Some Allied acts during World War II could be considered war crimes under current definitions. Allegations of war crimes are just that — allegations — until a court rules on them. The International Criminal Court, designed to be able to prosecute these sorts of crimes when other efforts falter, was not opened until 2002. (Notably, Israel is not a party to the court).

Netanyahu’s comments on Monday didn’t allow room for debate. While he used the Copenhagen example to suggest that war can often have “tragic consequences,” he also suggested Hamas could unilaterally end civilian deaths completely if those civilians left the north of Gaza. “Not a single civilian has to die,” he said.

But there are complicated factors that need to be weighed, such as the “principle of proportionality” which prohibits military action that was expected to cause incidental loss of civilian life that is “excessive” compared to the military results expected. On those sorts of issues, it should be possible to weigh events on their own merits.

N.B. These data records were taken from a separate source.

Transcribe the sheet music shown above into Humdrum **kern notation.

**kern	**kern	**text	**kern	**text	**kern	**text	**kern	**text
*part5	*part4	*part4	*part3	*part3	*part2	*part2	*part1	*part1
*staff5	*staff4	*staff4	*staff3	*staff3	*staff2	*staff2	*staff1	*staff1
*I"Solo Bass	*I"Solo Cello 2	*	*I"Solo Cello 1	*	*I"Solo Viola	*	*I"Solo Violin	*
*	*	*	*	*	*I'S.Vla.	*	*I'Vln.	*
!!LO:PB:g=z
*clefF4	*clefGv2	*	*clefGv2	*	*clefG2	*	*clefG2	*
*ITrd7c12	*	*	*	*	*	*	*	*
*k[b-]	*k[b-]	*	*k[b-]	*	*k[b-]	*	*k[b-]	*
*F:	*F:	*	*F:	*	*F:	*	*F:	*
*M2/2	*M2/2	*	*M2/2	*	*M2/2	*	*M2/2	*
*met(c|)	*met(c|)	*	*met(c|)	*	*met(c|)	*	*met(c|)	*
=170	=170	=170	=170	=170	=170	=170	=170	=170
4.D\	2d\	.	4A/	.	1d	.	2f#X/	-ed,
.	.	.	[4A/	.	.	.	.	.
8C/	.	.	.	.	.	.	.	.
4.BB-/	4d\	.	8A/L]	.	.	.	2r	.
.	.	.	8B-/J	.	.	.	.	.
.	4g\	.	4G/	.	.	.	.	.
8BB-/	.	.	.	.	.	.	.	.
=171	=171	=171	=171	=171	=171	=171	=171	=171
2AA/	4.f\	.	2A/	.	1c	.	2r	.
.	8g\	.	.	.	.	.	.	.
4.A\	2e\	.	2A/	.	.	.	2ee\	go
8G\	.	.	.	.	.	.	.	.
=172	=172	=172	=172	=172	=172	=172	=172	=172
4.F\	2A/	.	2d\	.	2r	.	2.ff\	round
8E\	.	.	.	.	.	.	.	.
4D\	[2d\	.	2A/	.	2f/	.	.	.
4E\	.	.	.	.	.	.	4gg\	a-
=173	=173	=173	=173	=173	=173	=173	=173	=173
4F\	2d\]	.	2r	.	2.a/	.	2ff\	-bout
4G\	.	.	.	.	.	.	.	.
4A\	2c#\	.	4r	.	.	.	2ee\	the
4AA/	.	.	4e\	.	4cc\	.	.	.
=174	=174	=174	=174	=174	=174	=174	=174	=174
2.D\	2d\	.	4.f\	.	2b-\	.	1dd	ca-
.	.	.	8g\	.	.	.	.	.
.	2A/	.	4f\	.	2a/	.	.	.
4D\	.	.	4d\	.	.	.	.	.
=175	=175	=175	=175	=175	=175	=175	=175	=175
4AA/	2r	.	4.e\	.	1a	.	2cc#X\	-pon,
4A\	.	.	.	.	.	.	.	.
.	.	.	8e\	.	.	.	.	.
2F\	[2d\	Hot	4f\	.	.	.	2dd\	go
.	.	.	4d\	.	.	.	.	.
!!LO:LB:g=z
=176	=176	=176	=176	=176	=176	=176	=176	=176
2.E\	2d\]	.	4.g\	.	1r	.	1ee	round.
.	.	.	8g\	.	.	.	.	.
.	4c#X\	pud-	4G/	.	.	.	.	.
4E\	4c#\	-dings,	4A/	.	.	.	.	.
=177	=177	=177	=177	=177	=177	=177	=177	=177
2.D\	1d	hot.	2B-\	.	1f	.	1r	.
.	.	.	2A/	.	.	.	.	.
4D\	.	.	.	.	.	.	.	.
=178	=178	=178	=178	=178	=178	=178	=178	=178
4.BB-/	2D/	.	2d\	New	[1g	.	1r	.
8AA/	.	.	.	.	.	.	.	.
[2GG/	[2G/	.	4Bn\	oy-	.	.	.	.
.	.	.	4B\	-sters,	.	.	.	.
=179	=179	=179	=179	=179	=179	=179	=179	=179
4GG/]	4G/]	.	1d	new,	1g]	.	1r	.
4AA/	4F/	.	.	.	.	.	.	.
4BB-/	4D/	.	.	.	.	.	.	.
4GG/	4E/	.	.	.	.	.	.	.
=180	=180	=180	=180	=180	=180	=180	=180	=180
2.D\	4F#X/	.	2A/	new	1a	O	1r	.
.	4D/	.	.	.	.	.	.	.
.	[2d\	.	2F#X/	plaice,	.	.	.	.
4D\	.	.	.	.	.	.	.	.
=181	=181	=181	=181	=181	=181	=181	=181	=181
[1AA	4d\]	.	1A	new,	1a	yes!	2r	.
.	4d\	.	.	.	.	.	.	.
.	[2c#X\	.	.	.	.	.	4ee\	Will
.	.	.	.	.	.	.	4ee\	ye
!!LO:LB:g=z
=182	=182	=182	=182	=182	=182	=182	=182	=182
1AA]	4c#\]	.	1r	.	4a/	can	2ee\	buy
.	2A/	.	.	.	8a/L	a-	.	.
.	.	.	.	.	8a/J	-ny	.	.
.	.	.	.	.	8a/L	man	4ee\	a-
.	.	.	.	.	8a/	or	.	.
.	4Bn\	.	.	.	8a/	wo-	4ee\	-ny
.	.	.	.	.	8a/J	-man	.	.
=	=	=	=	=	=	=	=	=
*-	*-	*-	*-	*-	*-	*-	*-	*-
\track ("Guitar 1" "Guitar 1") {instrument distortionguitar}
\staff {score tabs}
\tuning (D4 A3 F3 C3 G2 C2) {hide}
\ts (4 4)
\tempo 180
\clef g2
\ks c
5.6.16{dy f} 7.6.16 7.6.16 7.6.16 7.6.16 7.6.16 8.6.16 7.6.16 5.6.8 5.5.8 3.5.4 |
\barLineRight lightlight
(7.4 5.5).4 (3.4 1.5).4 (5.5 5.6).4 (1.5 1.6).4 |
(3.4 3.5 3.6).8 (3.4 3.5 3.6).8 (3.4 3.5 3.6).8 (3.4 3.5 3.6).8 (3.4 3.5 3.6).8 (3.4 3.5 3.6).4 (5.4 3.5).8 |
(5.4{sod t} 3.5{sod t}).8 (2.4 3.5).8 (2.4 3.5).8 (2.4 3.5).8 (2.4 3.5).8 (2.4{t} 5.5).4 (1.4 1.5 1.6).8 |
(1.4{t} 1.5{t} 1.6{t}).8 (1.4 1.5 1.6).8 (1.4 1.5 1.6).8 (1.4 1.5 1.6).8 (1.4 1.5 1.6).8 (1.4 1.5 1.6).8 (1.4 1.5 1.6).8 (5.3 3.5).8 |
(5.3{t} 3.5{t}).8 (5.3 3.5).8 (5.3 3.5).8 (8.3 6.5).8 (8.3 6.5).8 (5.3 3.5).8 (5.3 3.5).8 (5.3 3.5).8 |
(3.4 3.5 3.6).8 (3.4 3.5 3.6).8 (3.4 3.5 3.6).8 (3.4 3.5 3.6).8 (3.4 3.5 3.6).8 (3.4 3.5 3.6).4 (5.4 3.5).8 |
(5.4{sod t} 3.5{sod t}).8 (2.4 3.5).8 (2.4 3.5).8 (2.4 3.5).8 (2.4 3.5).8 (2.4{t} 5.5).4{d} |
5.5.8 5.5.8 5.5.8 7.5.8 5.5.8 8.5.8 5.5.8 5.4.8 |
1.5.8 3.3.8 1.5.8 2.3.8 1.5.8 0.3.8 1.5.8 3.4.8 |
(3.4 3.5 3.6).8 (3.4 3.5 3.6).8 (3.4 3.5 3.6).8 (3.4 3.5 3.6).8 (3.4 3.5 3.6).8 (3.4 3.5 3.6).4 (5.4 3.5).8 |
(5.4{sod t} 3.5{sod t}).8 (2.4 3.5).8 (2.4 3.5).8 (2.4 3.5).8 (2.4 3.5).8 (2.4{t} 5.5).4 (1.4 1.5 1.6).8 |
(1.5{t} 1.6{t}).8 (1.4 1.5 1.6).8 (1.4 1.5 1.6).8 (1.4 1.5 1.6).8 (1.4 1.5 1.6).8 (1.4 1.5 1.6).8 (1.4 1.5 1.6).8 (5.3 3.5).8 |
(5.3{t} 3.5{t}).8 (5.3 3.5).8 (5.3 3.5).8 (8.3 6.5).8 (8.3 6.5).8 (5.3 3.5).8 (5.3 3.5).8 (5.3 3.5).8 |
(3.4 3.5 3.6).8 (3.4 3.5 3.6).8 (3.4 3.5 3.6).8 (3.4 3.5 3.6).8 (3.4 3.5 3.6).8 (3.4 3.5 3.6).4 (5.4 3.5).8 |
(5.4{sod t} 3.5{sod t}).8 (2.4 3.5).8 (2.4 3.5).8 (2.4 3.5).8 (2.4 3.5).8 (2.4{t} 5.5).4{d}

Palestinian authorities said Israeli airstrikes on the Jabalya refugee camp in northern Gaza caused hundreds of civilian deaths and injuries on Tuesday. Israeli officials have not disputed these casualties but said the strikes were targeting a senior Hamas commander, Ibrahim Biari, who was killed.

“This is the tragedy of war,” IDF spokesman Lt. Col. Richard Hecht said to CNN of the reported civilian loss, echoing Netanyahu’s language about the 1945 deaths of schoolchildren.